(Dataset entries)
-------

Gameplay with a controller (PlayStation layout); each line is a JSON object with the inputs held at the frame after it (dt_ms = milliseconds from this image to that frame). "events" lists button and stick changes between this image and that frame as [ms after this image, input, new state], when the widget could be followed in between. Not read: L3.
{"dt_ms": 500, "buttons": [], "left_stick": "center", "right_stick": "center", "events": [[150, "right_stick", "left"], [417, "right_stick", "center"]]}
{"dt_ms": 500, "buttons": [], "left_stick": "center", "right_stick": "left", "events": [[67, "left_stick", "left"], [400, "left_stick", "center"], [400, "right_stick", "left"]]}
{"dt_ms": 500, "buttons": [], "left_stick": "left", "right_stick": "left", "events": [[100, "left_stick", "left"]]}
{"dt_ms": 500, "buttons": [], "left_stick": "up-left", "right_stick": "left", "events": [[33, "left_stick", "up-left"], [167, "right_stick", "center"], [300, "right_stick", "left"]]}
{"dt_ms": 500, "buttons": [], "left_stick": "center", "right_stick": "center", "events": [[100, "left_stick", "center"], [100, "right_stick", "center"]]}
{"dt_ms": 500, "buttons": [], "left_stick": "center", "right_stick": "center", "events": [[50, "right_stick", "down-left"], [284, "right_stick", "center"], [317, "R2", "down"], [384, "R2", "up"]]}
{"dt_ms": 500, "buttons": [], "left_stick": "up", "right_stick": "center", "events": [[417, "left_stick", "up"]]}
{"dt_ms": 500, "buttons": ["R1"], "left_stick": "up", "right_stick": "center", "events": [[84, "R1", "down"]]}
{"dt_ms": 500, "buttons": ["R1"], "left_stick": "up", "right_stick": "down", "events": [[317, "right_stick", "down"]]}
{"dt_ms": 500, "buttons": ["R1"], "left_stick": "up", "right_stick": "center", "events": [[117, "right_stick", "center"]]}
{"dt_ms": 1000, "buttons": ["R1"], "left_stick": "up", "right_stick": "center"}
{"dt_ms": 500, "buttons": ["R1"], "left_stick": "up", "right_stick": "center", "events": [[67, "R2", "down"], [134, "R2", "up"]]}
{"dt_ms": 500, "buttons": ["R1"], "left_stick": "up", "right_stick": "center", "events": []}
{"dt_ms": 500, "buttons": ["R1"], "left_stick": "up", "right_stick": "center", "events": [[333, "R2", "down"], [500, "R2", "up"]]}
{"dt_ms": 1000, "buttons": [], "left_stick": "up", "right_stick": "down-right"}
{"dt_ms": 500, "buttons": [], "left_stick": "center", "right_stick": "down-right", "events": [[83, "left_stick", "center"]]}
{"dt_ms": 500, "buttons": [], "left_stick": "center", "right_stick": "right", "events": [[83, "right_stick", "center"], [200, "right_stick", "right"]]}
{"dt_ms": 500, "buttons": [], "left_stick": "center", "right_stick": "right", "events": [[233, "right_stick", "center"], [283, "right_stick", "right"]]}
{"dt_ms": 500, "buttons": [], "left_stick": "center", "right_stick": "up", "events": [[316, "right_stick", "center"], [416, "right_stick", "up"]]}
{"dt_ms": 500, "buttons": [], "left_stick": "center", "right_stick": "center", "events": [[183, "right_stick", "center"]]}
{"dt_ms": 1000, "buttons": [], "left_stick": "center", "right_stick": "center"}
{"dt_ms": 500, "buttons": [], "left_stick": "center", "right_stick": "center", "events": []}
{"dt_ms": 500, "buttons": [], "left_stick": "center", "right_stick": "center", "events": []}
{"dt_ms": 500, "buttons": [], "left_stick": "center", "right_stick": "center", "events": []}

-------

_WHAT IS NEEDED:_
Down to the last line, restate the records exactly.

_YOUR RESPONSE:_
Gameplay with a controller (PlayStation layout); each line is a JSON object with the inputs held at the frame after it (dt_ms = milliseconds from this image to that frame). "events" lists button and stick changes between this image and that frame as [ms after this image, input, new state], when the widget could be followed in between. Not read: L3.
{"dt_ms": 500, "buttons": [], "left_stick": "center", "right_stick": "center", "events": [[150, "right_stick", "left"], [417, "right_stick", "center"]]}
{"dt_ms": 500, "buttons": [], "left_stick": "center", "right_stick": "left", "events": [[67, "left_stick", "left"], [400, "left_stick", "center"], [400, "right_stick", "left"]]}
{"dt_ms": 500, "buttons": [], "left_stick": "left", "right_stick": "left", "events": [[100, "left_stick", "left"]]}
{"dt_ms": 500, "buttons": [], "left_stick": "up-left", "right_stick": "left", "events": [[33, "left_stick", "up-left"], [167, "right_stick", "center"], [300, "right_stick", "left"]]}
{"dt_ms": 500, "buttons": [], "left_stick": "center", "right_stick": "center", "events": [[100, "left_stick", "center"], [100, "right_stick", "center"]]}
{"dt_ms": 500, "buttons": [], "left_stick": "center", "right_stick": "center", "events": [[50, "right_stick", "down-left"], [284, "right_stick", "center"], [317, "R2", "down"], [384, "R2", "up"]]}
{"dt_ms": 500, "buttons": [], "left_stick": "up", "right_stick": "center", "events": [[417, "left_stick", "up"]]}
{"dt_ms": 500, "buttons": ["R1"], "left_stick": "up", "right_stick": "center", "events": [[84, "R1", "down"]]}
{"dt_ms": 500, "buttons": ["R1"], "left_stick": "up", "right_stick": "down", "events": [[317, "right_stick", "down"]]}
{"dt_ms": 500, "buttons": ["R1"], "left_stick": "up", "right_stick": "center", "events": [[117, "right_stick", "center"]]}
{"dt_ms": 1000, "buttons": ["R1"], "left_stick": "up", "right_stick": "center"}
{"dt_ms": 500, "buttons": ["R1"], "left_stick": "up", "right_stick": "center", "events": [[67, "R2", "down"], [134, "R2", "up"]]}
{"dt_ms": 500, "buttons": ["R1"], "left_stick": "up", "right_stick": "center", "events": []}
{"dt_ms": 500, "buttons": ["R1"], "left_stick": "up", "right_stick": "center", "events": [[333, "R2", "down"], [500, "R2", "up"]]}
{"dt_ms": 1000, "buttons": [], "left_stick": "up", "right_stick": "down-right"}
{"dt_ms": 500, "buttons": [], "left_stick": "center", "right_stick": "down-right", "events": [[83, "left_stick", "center"]]}
{"dt_ms": 500, "buttons": [], "left_stick": "center", "right_stick": "right", "events": [[83, "right_stick", "center"], [200, "right_stick", "right"]]}
{"dt_ms": 500, "buttons": [], "left_stick": "center", "right_stick": "right", "events": [[233, "right_stick", "center"], [283, "right_stick", "right"]]}
{"dt_ms": 500, "buttons": [], "left_stick": "center", "right_stick": "up", "events": [[316, "right_stick", "center"], [416, "right_stick", "up"]]}
{"dt_ms": 500, "buttons": [], "left_stick": "center", "right_stick": "center", "events": [[183, "right_stick", "center"]]}
{"dt_ms": 1000, "buttons": [], "left_stick": "center", "right_stick": "center"}
{"dt_ms": 500, "buttons": [], "left_stick": "center", "right_stick": "center", "events": []}
{"dt_ms": 500, "buttons": [], "left_stick": "center", "right_stick": "center", "events": []}
{"dt_ms": 500, "buttons": [], "left_stick": "center", "right_stick": "center", "events": []}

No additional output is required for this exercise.